– Что-нибудь новое… о деле Адика… ты слышала? – с трудом выдавил я из себя.
– Говорят, его дело смотрит сам Георгий Человеков, – ответила Кира.
К тому времени я уже слышал это имя. Георгий Человеков вел дела венгерских контрреволюционеров. Говорили, что он был среди тех, кто настаивал на срочном вводе советских войск в Будапешт, а до этого поддерживал с так называемыми контрреволюционерами тесные, чуть ли не дружеские отношения. Репутация у Человекова была противоречивая. Образ его двоился в интеллигентском сознании. С одной стороны, он слыл пламенным сторонником двадцатого съезда, но таким пламенным мог быть только фанатик, а двадцатый съезд был направлен именно против партийного фанатизма так что по-настоящему его можно было поддерживать лишь с прохладцей, как его и поддерживал Н.С. Хрущев, даже идя на риск все с той же прохладцей. В ледяной же пламенности Человекова угадывался скрытый сталинизм. Человеков был, бесспорно, образованнее своего окружения, метил в новые партийные идеологи. Ему вредила восточная внешность, в которой бдительный глаз различал явно семитские черты. Вскоре о Человекове пошли слухи, будто он курирует московских тамплиеров или розенкрейцеров, может быть, в провокационных целях. Во всяком случае, он дал добро на юбилейный доклад Чудотворцева. Не исключено, что и с делом Адриана он ознакомился, хотя сам я полагаю, что оно лишь поступило в его аппарат.
– Под влиянием Распутина сам царь чуть революционером не стал, – изрекла вдруг Кира. – Вот его и убили.
– Контрреволюционеры царя убили? – едва пролепетал я.
– Смотря как понимать революцию. Знаешь, как Распутин о Николае Александровиче говорил: «Какой же он царь-государь? Божий он человек». Ты только подумай: отрекся царь от престола, воцарился Божий человек, и с тех пор любовь, а не война.
До сих пор ломаю голову над тем, подхватила ли Кира этот будущий лозунг хиппи раньше, чем они сами или, напротив, до хиппи, Бог знает, по каким астральным волнам дошло то, что Кира сказала мне с глазу на глаз в нашей тайной постели.
Поздно вечером дома я собрался с духом и прямо спросил тетю Машу, почему доклад Чудотворцева должен быть двадцать девятого декабря 1956 года, накануне Нового года. Ведь на доклад никто не придет.
– Все придут… кому нужно… – с деланым спокойствием выговорила она, закурила было очередную папироску тотчас отбросила ее, поправила пенсне и принялась отвечать мне. Ее ответ длился несколько вечеров. В моем пересказе я придаю ее ответу большую связность с вкраплением ее интонаций или, если можно так выразиться, цитат, озвучивая иногда и то, о чем принято было между нами умалчивать.

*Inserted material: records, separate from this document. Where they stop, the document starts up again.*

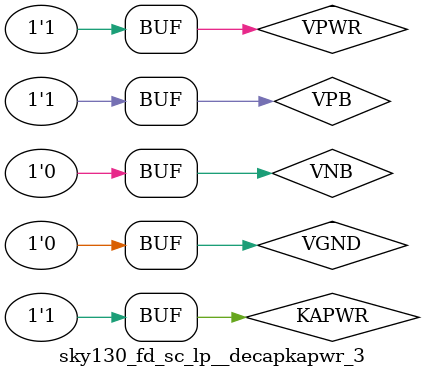
<source format=v>
/*
 * Copyright 2020 The SkyWater PDK Authors
 *
 * Licensed under the Apache License, Version 2.0 (the "License");
 * you may not use this file except in compliance with the License.
 * You may obtain a copy of the License at
 *
 *     https://www.apache.org/licenses/LICENSE-2.0
 *
 * Unless required by applicable law or agreed to in writing, software
 * distributed under the License is distributed on an "AS IS" BASIS,
 * WITHOUT WARRANTIES OR CONDITIONS OF ANY KIND, either express or implied.
 * See the License for the specific language governing permissions and
 * limitations under the License.
 *
 * SPDX-License-Identifier: Apache-2.0
*/


`ifndef SKY130_FD_SC_LP__DECAPKAPWR_3_TIMING_V
`define SKY130_FD_SC_LP__DECAPKAPWR_3_TIMING_V

/**
 * decapkapwr: Decoupling capacitance filler on keep-alive rail.
 *
 * Verilog simulation timing model.
 */

`timescale 1ns / 1ps
`default_nettype none

`celldefine
module sky130_fd_sc_lp__decapkapwr_3 ();

    // Module supplies
    supply1 KAPWR;
    supply1 VPWR ;
    supply0 VGND ;
    supply1 VPB  ;
    supply0 VNB  ;
     // No contents.
endmodule
`endcelldefine

`default_nettype wire
`endif  // SKY130_FD_SC_LP__DECAPKAPWR_3_TIMING_V

</source>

Осенью 1915 года гимназистка m-lle Горицветова, как и «весь Петербург», была без ума от балерины Аделаиды Вышинской. Ее танец отличался поистине классической безупречностью, но в концертах она выступала несколько иначе и к тому же подготавливала собственные балеты, в которых, по слухам, не только следовала новейшим веяниям, но и допускала нечто вроде восточной и новейшей западной магии, что начинали усматривать и в ее самом что ни на есть классическом танце. При этом Аделаида ревностно посещала церковные службы, не только католические, но и православные, едва ли не намереваясь перейти в православие, о чем поговаривало с раздражением польское общество. Поклонники Аделаиды Вышинской предпочитали говорить о мистике, а не о магии ее танца, но так или иначе о ней говорили, говорили, говорили, – хотя балерина умела ценить и молчаливое обожание.
Каждый вечер, выходя из подъезда, чтобы сесть в таксомотор, или возвращаясь домой, Аделаида видела на улице под открытым небом одинокую стройную девичью фигурку Незнакомка явно поджидала ее, но никогда не обращалась к ней. У Аделаиды возникли даже определенные опасения.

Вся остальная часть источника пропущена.